Learning How To Think | by AJ
This is a repost of the answer given by AJ to the question: ‘What lessons would you create to teach kids how to think?’.
Learning to thinking clearly is “simply” a matter of unfailingly diligent mental hygiene.
- Don’t mix strong emotions with intellectual thinking (this is basic)
- Keep your identity small
- Identify all the unseen premises
- Don’t assume (especially, never assume you can’t understand something)
- Hard but indispensible: Avoid the myriad traps that words create through their vagueness - especially equivocation-based errors. This means always relentlessly seek out clearer and clearer definitions for all strategic terms upon which an argument rests.
The master key that unlocks all of the above is to divorce your intellectual thinking from your social signaling and the authority structure of society. This means way more than just demanding sources. Here’s a quote I liked regarding authority:
Authority is so deeply ingrained in our psyches that its effects are extremely subtle. People think they are not submitting to authority if they question what the teacher tells them, but the real trick is much more insidious: there’s an intellectual attitude the teacher has that the students fails to question, or even notice.
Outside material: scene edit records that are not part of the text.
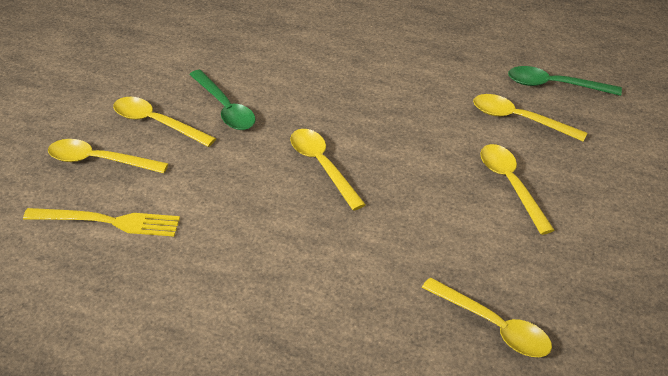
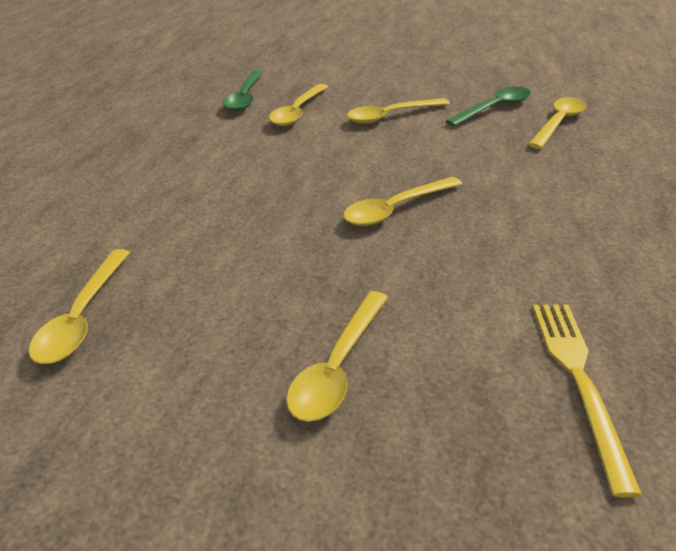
camera: 95 degrees left, 5 degrees down
yellow spoon [48,139,169,173] -> yellow spoon moved to [29,249,130,364]
green spoon [189,70,255,130] -> green spoon moved to [446,87,531,127]

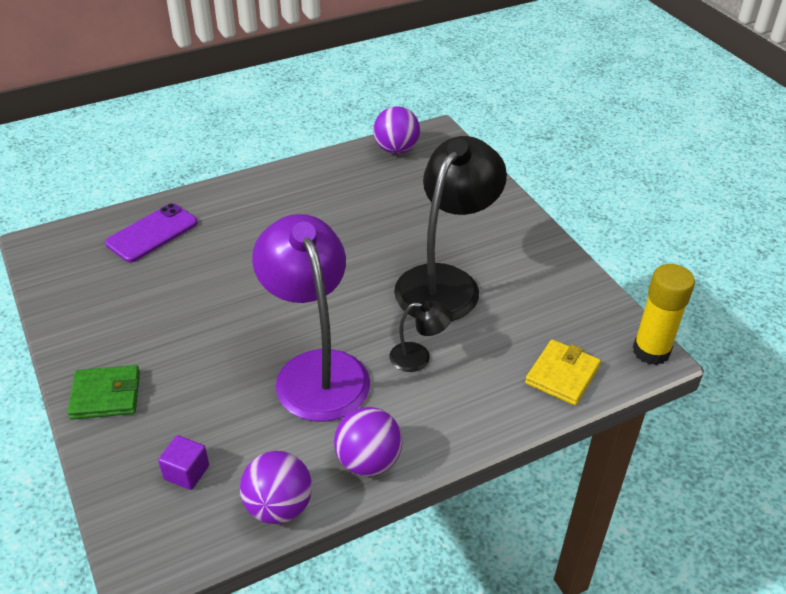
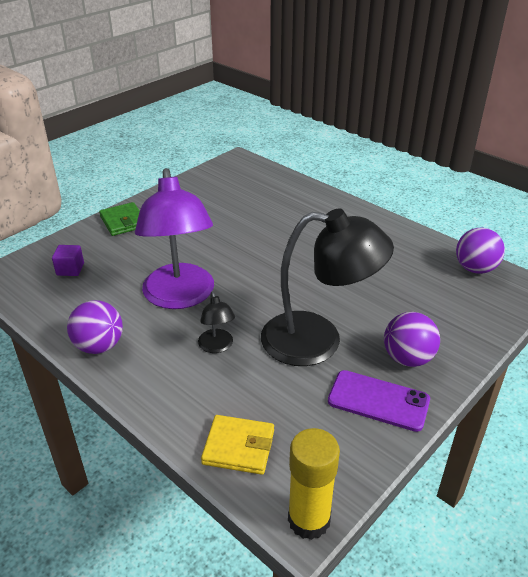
camera: 70 degrees right, 5 degrees down
purple phone [105,203,198,262] -> purple phone moved to [328,370,430,432]
purple ball [240,451,312,524] -> purple ball moved to [384,312,440,367]
purple lamp [252,214,370,422] -> purple lamp turned 120 degrees clockwise [135,168,214,309]

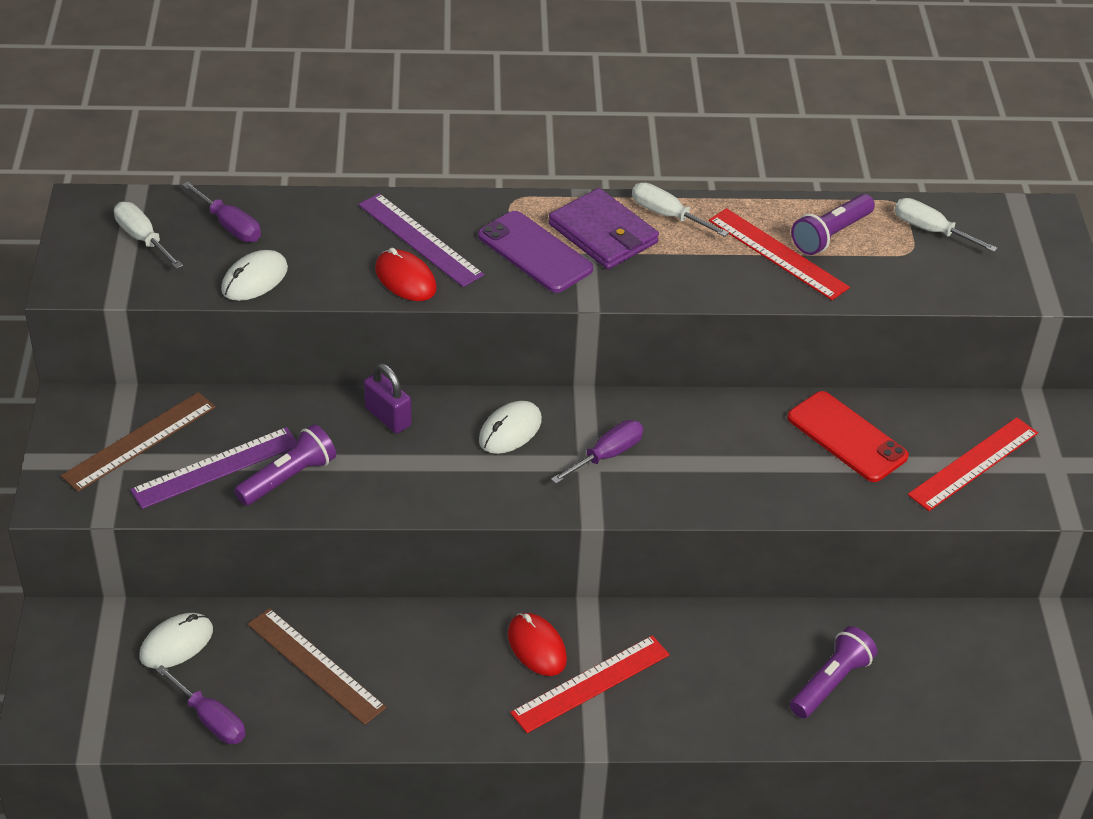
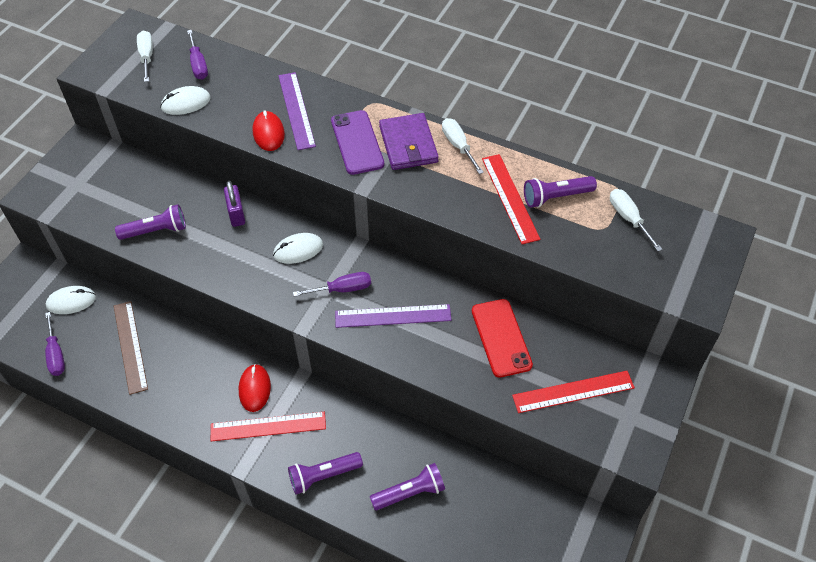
camera: 30 degrees right, 10 degrees up
brown ruler [61,392,216,492] -> none
purple ruler [130,427,297,509] -> purple ruler moved to [335,304,451,328]
none -> purple flashlight [288,452,363,494]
It’s not so much only that you believe in black holes, but that you view them as something to believe or disbelieve in the first place. Not so much that you believe a line is made of points, but that you let the constant equivocation among different definitions of “point” slide. It’s not so much that you accept E=mc^2, but that you go along with the reification of the word “energy” without batting an eye.
Even the rebel cannot escape. They rebel against the church, but they never lose the religious thinking habits.
To escape is like peeling away the layers of an onion. First you stop believing in the facts the authority figure is claiming, and you fancy yourself a rebel. Next you reject their theories or school of thought, believing yourself now truly independent. Then you reject their entire endeavor as fundamentally broken and set out on your own, thinking yourself fully free from authority.
Eventually, if you’re lucky, you shake that lingering habit that you learned from the top intellectual charlatans, that of being loose with definitions. Finally you see the authority bound up in how society treats words themselves, realize not to ask what a word means but how it could be usefully defined, stop trying to prove definitions, and even embrace visual explanations when possible.
Though most will find the anti-mainstream physics examples bizarre, similar examples could be made regarding the errors of the statist attitudes of political scientists or mainstream economists. The key is that it is not merely wrong facts you have to watch out for, but the positive social association with careless thinking and language-usage habits that comes from listening to a revered authority figure make a bad argument that sounds very good.
For the child, then, the best way not to get them mired in the bad thinking habits of authorities is probably to not present anyone to the child as an authority; each person must rise or fall on his or her own coherence and clarity of explanation. No teacher or famous dead dude is any better than a random forum poster or a friend on the playground unless they can make a case clearly and have good mental hygiene habits.
Beyond that, all there is to do is let their natural curiosity bloom.